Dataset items

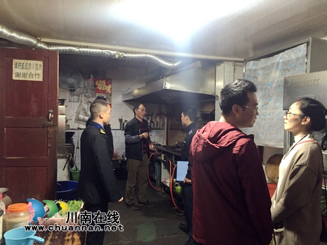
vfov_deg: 48.2
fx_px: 274
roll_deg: -1.4
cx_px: 164
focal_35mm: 29
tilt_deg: -1.5
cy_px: 122
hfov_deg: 61.7
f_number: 2.2
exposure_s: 1/33
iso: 200
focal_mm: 4.15
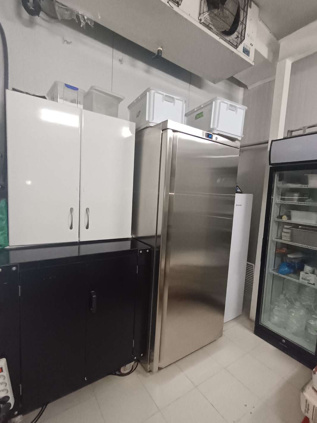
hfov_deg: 71.5
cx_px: 167
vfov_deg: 87.7
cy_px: 216
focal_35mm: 18
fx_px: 220
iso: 723
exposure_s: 1/33.3
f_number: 2.2
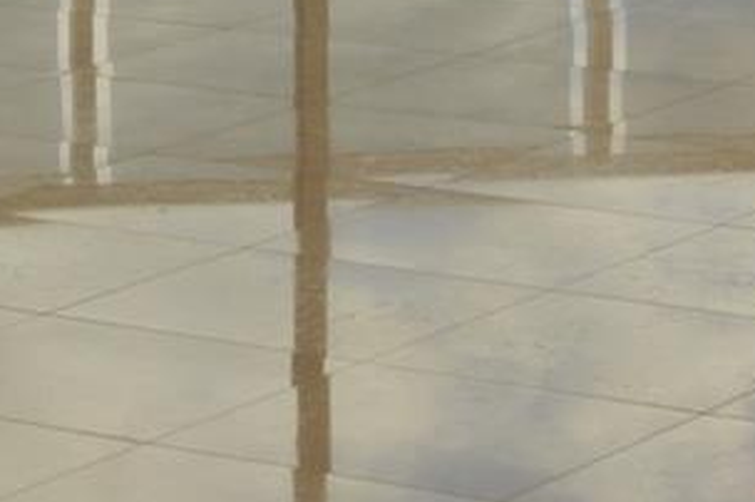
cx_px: -281
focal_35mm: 237
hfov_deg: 8.5
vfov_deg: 5.7
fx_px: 4965
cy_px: -462
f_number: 8
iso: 250
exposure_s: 1/250
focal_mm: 30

TASK TO CARRY OUT: Starting at the line that holds "hfov_deg: 71.5", retype every line through the end of the data, both ends included. Pictures stay out of the copy.

WRITTEN ANSWER:
hfov_deg: 71.5
cx_px: 167
vfov_deg: 87.7
cy_px: 216
focal_35mm: 18
fx_px: 220
iso: 723
exposure_s: 1/33.3
f_number: 2.2
cx_px: -281
focal_35mm: 237
hfov_deg: 8.5
vfov_deg: 5.7
fx_px: 4965
cy_px: -462
f_number: 8
iso: 250
exposure_s: 1/250
focal_mm: 30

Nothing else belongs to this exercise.